Among the guests invited to the bill signing at the White House are prominent members of the LGBTQ community and activists. They include, according to a White House official, Judy Kasen-Windsor, widow of gay rights activist Edie Windsor; Matthew Haynes, co-owner of Club Q, the LGBTQ club in Colorado Springs where a gunman last month killed five people in a mass shooting; Club Q shooting survivors James Slaugh and Michael Anderson; and a number of plaintiffs from cases that culminated in the landmark civil rights case Obergefell vs. Hodges, in which the Supreme Court ruled in 2015 that same-sex couples can marry nationwide.
Officials also said that Biden's 2012 Meet the Press answer -- and the cultural transformation that it helped usher in surrounding the national conversation about same-sex marriage -- was expected to be a prominent theme of Tuesday's bill-signing event. Biden planned to invoke and quote directly from those comments in his remarks, a White House official told CNN.
"That single interview was a transformative moment in Biden's development as a politician.
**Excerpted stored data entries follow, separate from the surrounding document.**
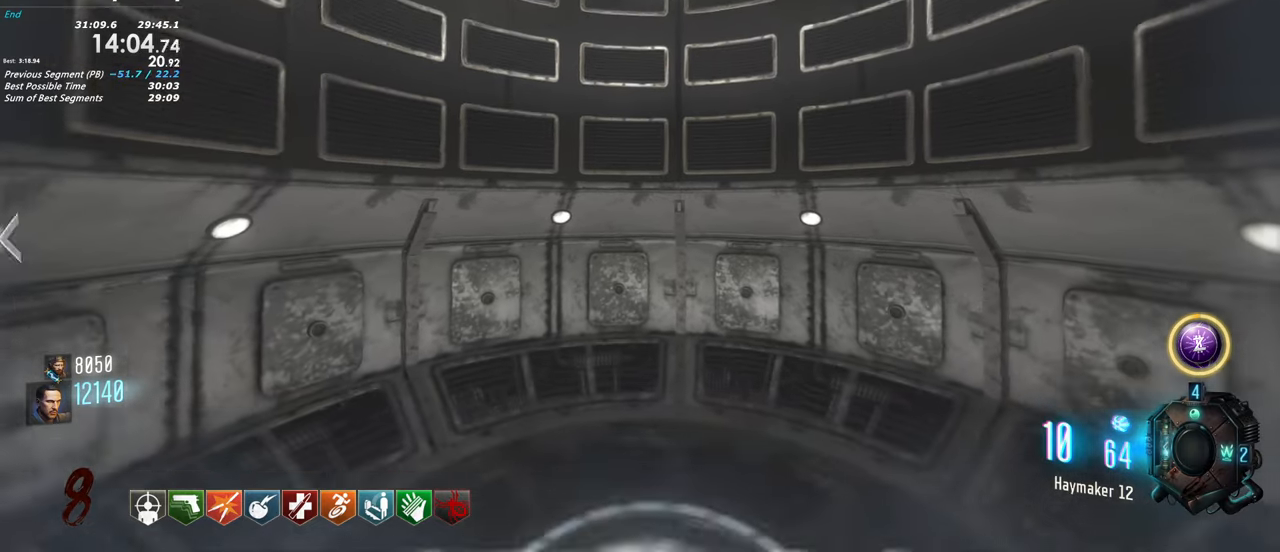
Gameplay with keyboard and mouse; each line is a JSON object with the keys held at the frame after it. "events" lists presses ("down") and releases ("up") of "1", "2", "3", "4", "5", "a", "alt", "c", "caps_lock", "ctrl", "d", "e", "f", "g", "q", "r", "s", "shift", "t", "tab", "v", "w", "x" and "z" between this image and that frame as [ms after this image, input, new state], when the widget could be followed in between. No other keys are recorded. Mouse buttons are not recorded. Not read: mouse_move.
{"keys": ["a", "shift"]}
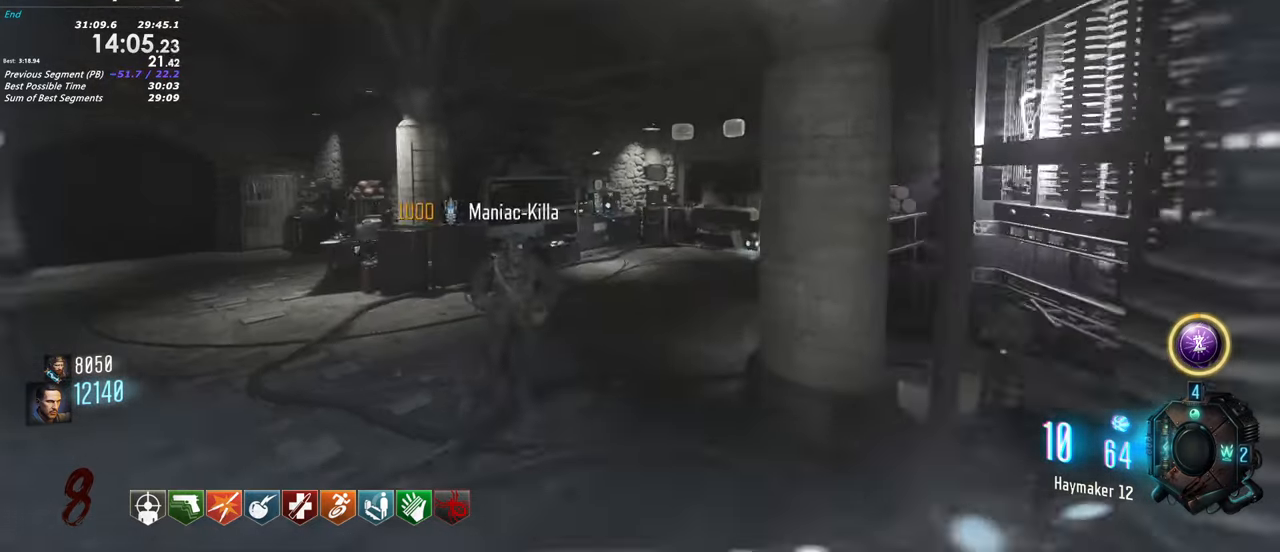
{"keys": ["shift", "w"], "events": [[83, "w", "down"], [267, "a", "up"]]}
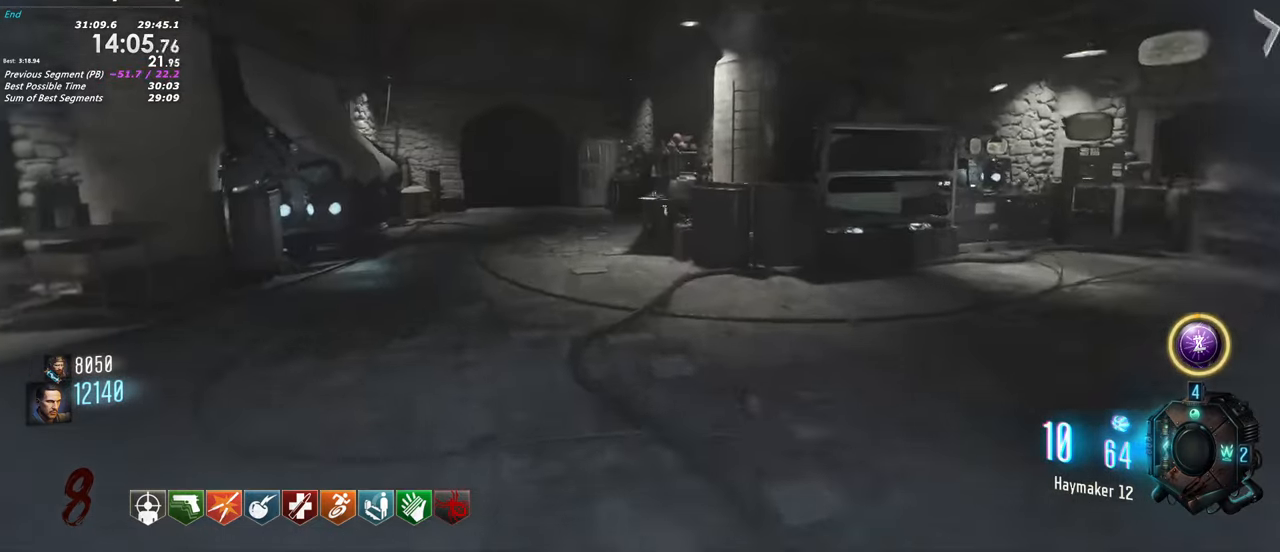
{"keys": ["a", "shift", "w"], "events": [[483, "a", "down"]]}
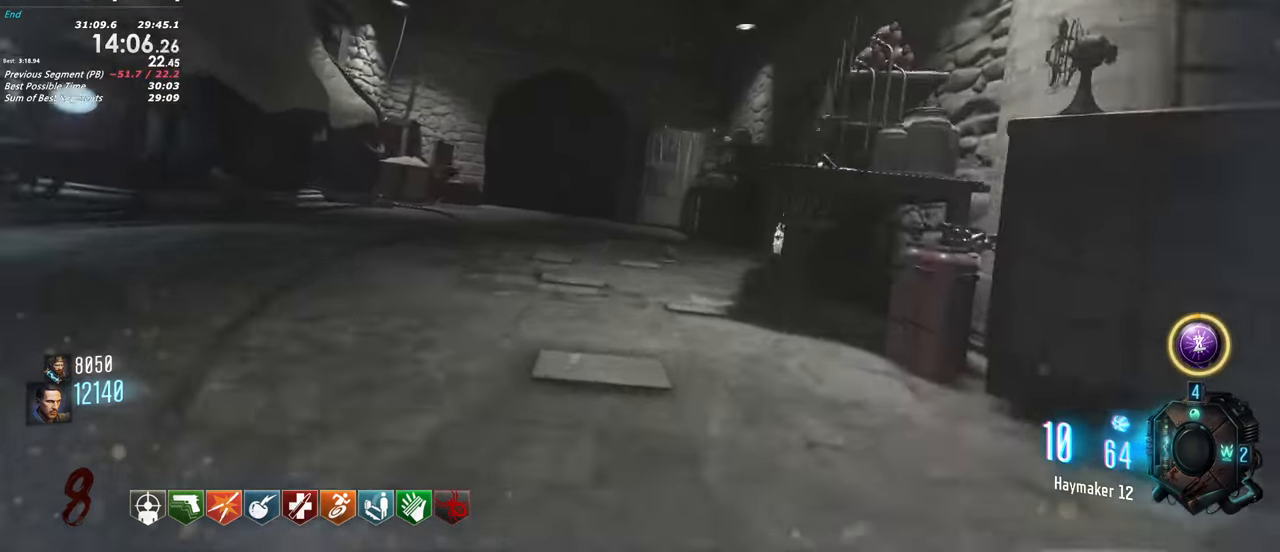
{"keys": ["shift", "w"], "events": [[350, "a", "up"]]}
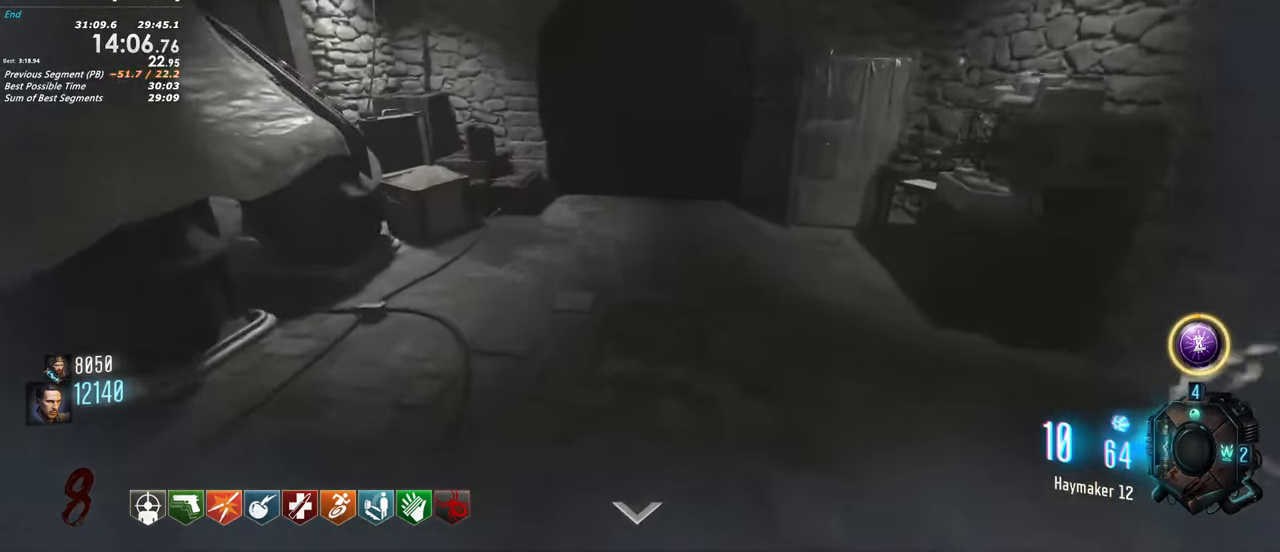
{"keys": ["shift", "w"]}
In the Senate, as a presidential candidate and as vice president, he always had been very cautious around LGBT issues, afraid of taking any position that opponents could use to portray him as a left-winger," Sasha Issenberg, author of "The Engagement: America's Quarter-Century Struggle Over Same-Sex Marriage," told CNN. "But the reception to what he said on Meet the Press was universal praise within his party, especially from LGBT advocates and donors who had previously been skeptical of him."
Basking in the hero-treatment from liberal activists, Biden would go on to aggressively associate himself with LGBT causes in the years to come, and has in particularly been "unusually bold" when it comes to transgender rights, Issenberg said.
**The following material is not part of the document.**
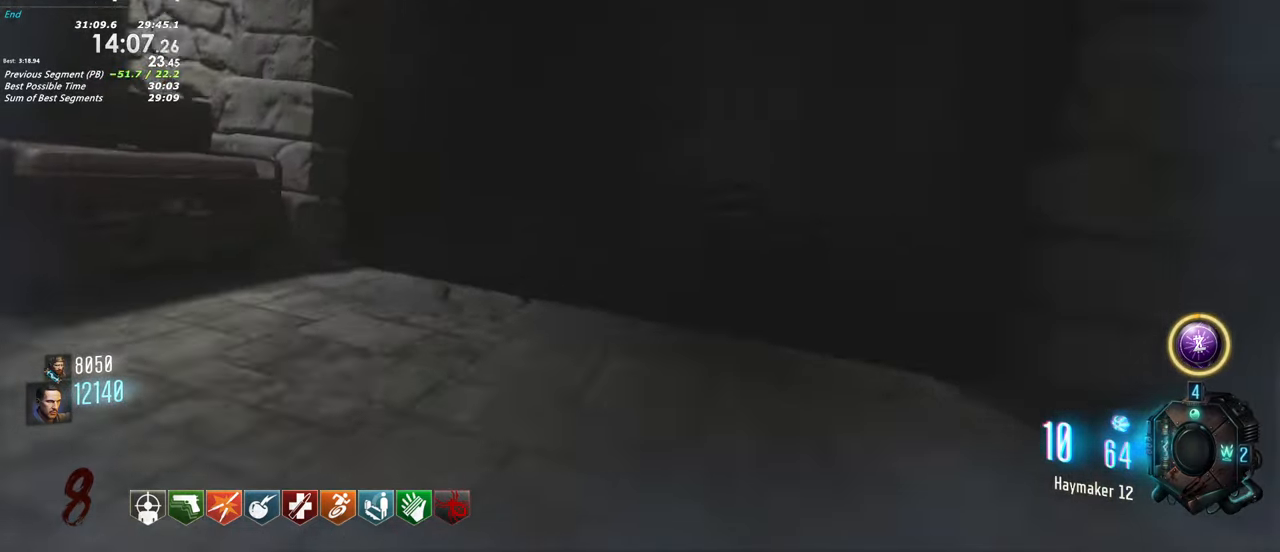
{"keys": ["a", "shift", "w"], "events": [[467, "a", "down"]]}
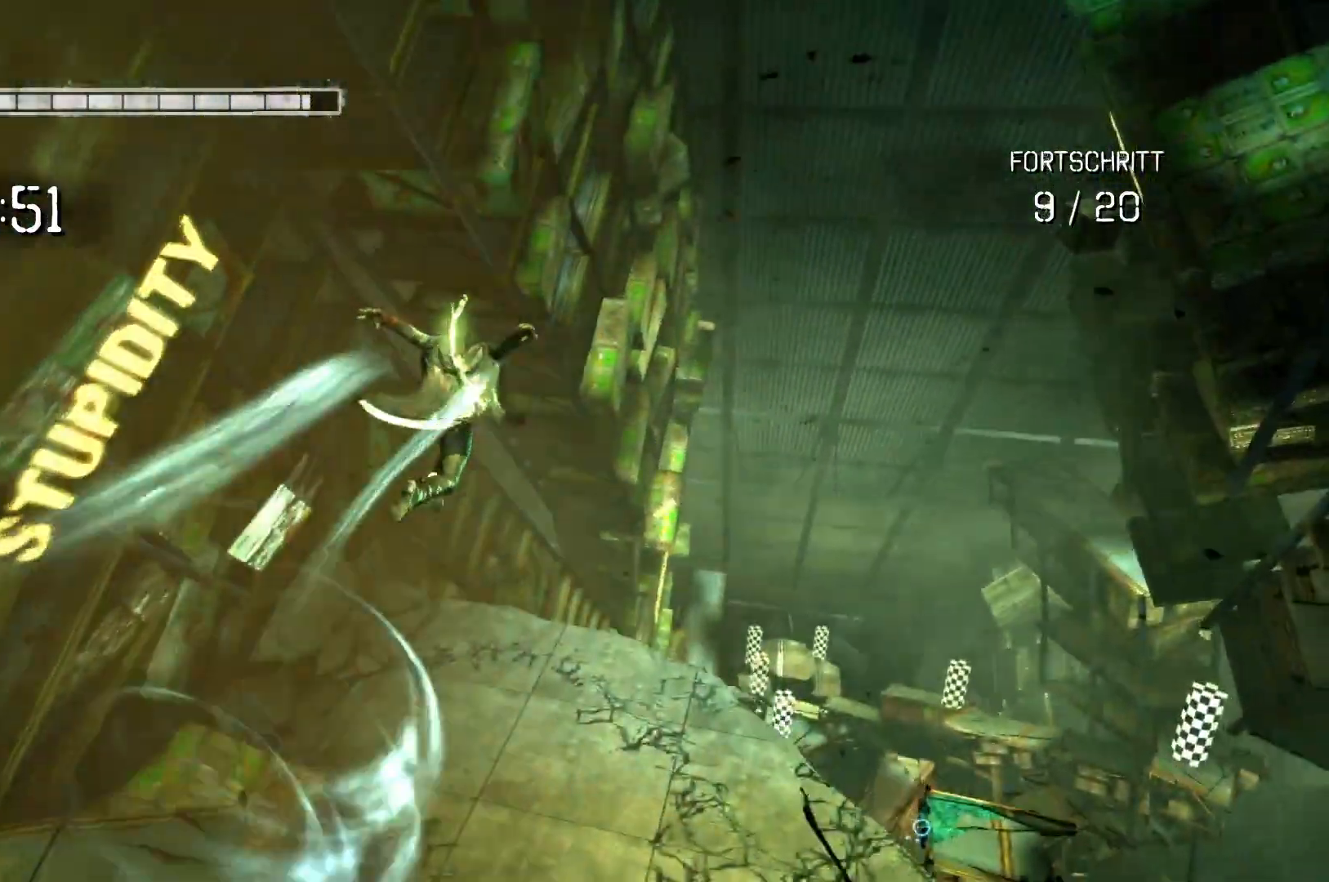
Gameplay with a controller (Xbox layout); each line is a JSON object with the inputs held at the frame after it. "events" lists button and stick changes between this image and that frame as [ms after this image, input, new state], when the widget could be followed in between.
{"buttons": [], "left_stick": "up-right", "right_stick": "down-right", "events": [[83, "A", "up"], [100, "L2", "up"], [383, "right_stick", "down-right"]]}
The passage of the same-sex marriage legislation in Congress last week also marked a capstone to a year that produced a notable number of bipartisan packages. The bill passed in the House with 39 Republicans joining Democrats in support, after getting through the Senate with 12 Republican senators.
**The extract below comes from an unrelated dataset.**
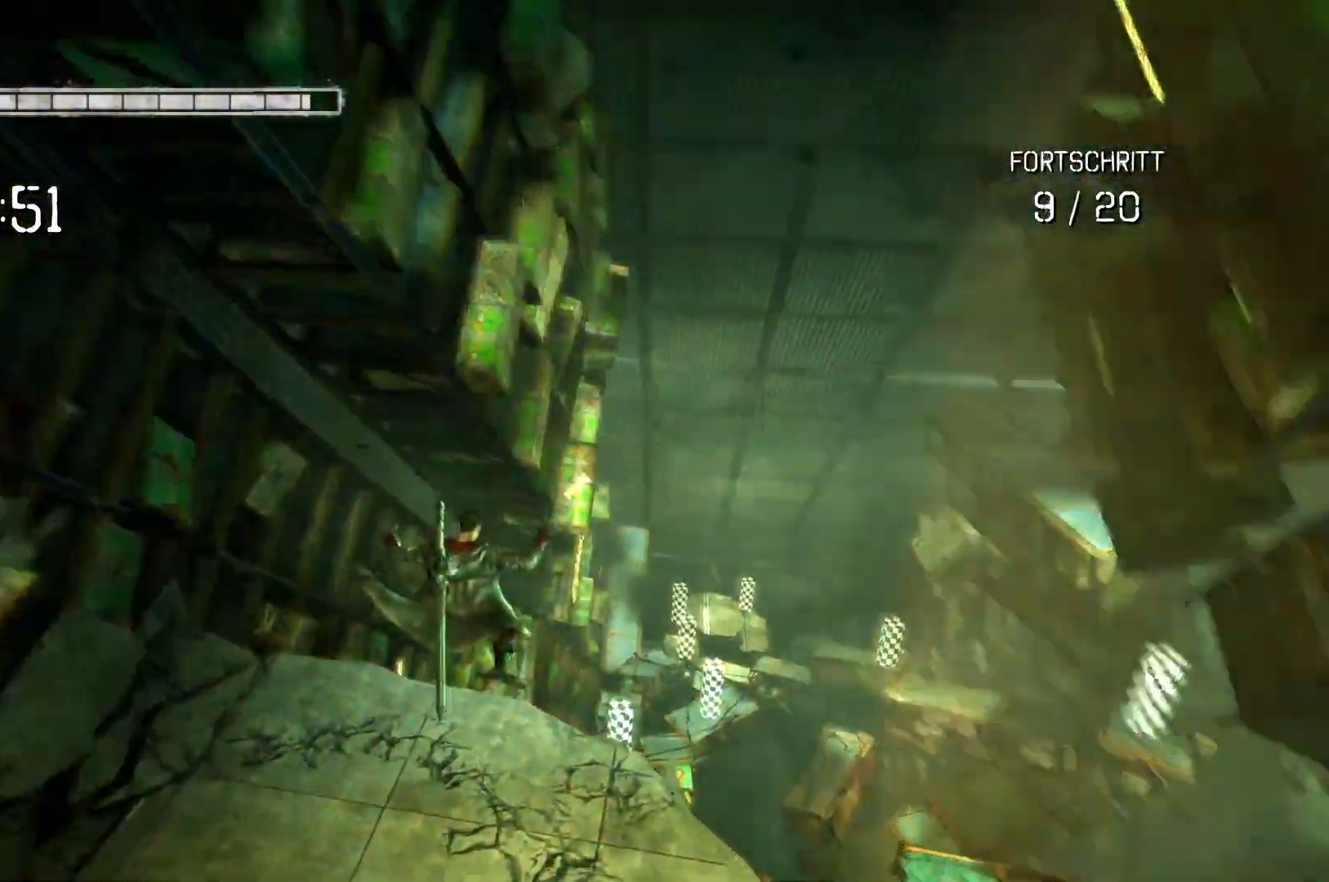
{"buttons": [], "left_stick": "up-right", "right_stick": "down-right", "events": []}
Such a bill had seemed improbable for many in Washington not that long ago, even as public opinion on same-sex marriage has continued to shift over the years: 68% of Americans supported same-sex marriage in 2021, up 14 percentage points from 2014, according to surveys from the nonprofit, nonpartisan Public Religious Research Institute.
But the public rallying and push to pass federal protections for same-sex and interracial marriage intensified this year after the Supreme Court overturned Roe v. Wade, sparking fresh fears that the nation's highest court would also reconsider other existing rights around marriage equality.
The day the Supreme Court's landmark ruling was issued in June, Biden warned that Justice Clarence Thomas "explicitly called to reconsider the right of marriage equality, the right of couples to make their choices on contraception. This is an extreme and dangerous path the Court is now taking us on."
He would go on to give similar warnings on the campaign trail leading up to the midterms: "We want to make it clear: It's not just about Roe and choice. It's about -- it's about marriage -- same-sex marriage. It's about contraception. It's about a whole range of things that are on the docket," he said at a Democratic National Committee reception in August.
Philanthropist and Democratic donor David Bohnett, who has been an outspoken gay- and transgender-rights activist and longtime supporter of Biden, told CNN that Tuesday's bill signing could not come at a more crucial moment.
"[Biden] has demonstrated his support for decades for lesbian and gay civil rights, and Tuesday's signing into law is a reaffirmation of that during this time when rights are under assault," Bohnett said. "I think we're here in response to the hateful and discriminatory actions and tactics by so many in the right-wing and so many that want to dismantle the rights that we fought so hard for a long time."